Foundation and the First Walls

The cement trucks started arriving before dawn on 21 June…the longest day of the year.  I lost count of how many trucks continued to dump concrete into the foundation form.  They then spread it all out and smoothed it (we were doing stained concrete floors).  After months of it just being Jerry and I at the work site, it was absolutely thrilling to have “guests” (especially guests who were working and making so much progress!).
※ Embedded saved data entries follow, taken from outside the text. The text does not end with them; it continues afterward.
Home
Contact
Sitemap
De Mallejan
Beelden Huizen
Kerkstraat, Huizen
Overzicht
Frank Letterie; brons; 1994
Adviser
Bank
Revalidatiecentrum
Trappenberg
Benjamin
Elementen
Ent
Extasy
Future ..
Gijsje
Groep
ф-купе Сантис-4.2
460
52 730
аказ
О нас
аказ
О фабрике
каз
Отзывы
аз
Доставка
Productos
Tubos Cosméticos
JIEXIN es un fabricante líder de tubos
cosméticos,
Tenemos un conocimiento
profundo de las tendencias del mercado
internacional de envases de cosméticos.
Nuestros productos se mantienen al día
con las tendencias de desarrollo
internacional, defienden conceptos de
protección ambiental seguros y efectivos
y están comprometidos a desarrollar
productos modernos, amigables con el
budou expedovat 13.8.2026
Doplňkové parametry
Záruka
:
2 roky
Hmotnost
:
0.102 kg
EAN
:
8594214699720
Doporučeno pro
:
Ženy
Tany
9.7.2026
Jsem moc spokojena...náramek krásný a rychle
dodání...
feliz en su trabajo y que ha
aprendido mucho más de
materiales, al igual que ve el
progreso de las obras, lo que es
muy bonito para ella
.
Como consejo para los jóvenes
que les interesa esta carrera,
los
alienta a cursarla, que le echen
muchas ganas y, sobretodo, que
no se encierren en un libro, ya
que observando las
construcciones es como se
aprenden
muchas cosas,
We spent the next couple of days “watering” the slab to help prevent cracking.  We have some surface cracks that add character to the floors (and really, who notices the cracks when the stain is peeling off the floor?) but no cracks in the foundation.  Watering did, however, seem to make the foundation grow.  It is such a surprise to see the vast amount of concrete and envision where the walls will go and how much space would be in each room.

Walls!

Luckily, we didn’t have to wait long for our first walls.  Mike and Baldo showed up on July 3 to start the framing.  The first wall, a beautiful dining room wall with windows, was the first to go up.  As they took the plans and outlined the rooms, we could really begin to see just what the house would look like.  It is one thing to look at a drawing and a completely different experience being able to walk through rooms.  This was a super exciting time for us, but it did drive home the point that we needed to pick up the pace on the old Homestead.

Switching Between the Old Homestead and the New Addition

I have always claimed Scottish heritage.  Jerry was pretty certain that he was English and Irish.  Turns out, when you add up all the DNA, he is more Scottish than I am by a good bit.  And that is why, when we were asked “Who is going to do the ______?”, we both would answer, “We are”.

We knew that we didn’t want to outsource the renovation of the old house.  That was a once-in-a-lifetime sort of family history project that I wouldn’t have wanted to miss out on.  In the addition, we knew that we could afford a lot more if we could do the work ourselves.  Concrete staining?  Us.  Trim and door installation?  Us.  Tiling the bathrooms?  Us again.  Caulking?  Us…LOL.  No, that was me.  Jerry says that caulk and paint are the same union at our house and he isn’t a member of it.

It’s a Race!

I had, in all my folly, believed that Jerry and I would have the old house finished before the addition was completed.  I even stated that I thought we would be moving into the completed old house and “making do” with a makeshift kitchen.  Fortunately (or unfortunately), Mike and Baldo were super speedy and they had the house completely framed, exterior siding installed, and windows installed in five weeks.  In August, they turned the house over to us to “finish it”.  We had not finished with the Homestead.

This was a huge challenge because we had to keep ahead of contractors coming in to work on the addition, while maintaining progress on the old house.  Suddenly, things were very complicated and tiring.  When Jerry said we had to pick up the pace, I almost stroked.  We were moving at a breakneck pace already and were so sore we could barely get up in the mornings.  However, the clock was ticking and we had to finish so that we could convert the construction loan over to a mortgage and that had to be done in the January/February time frame.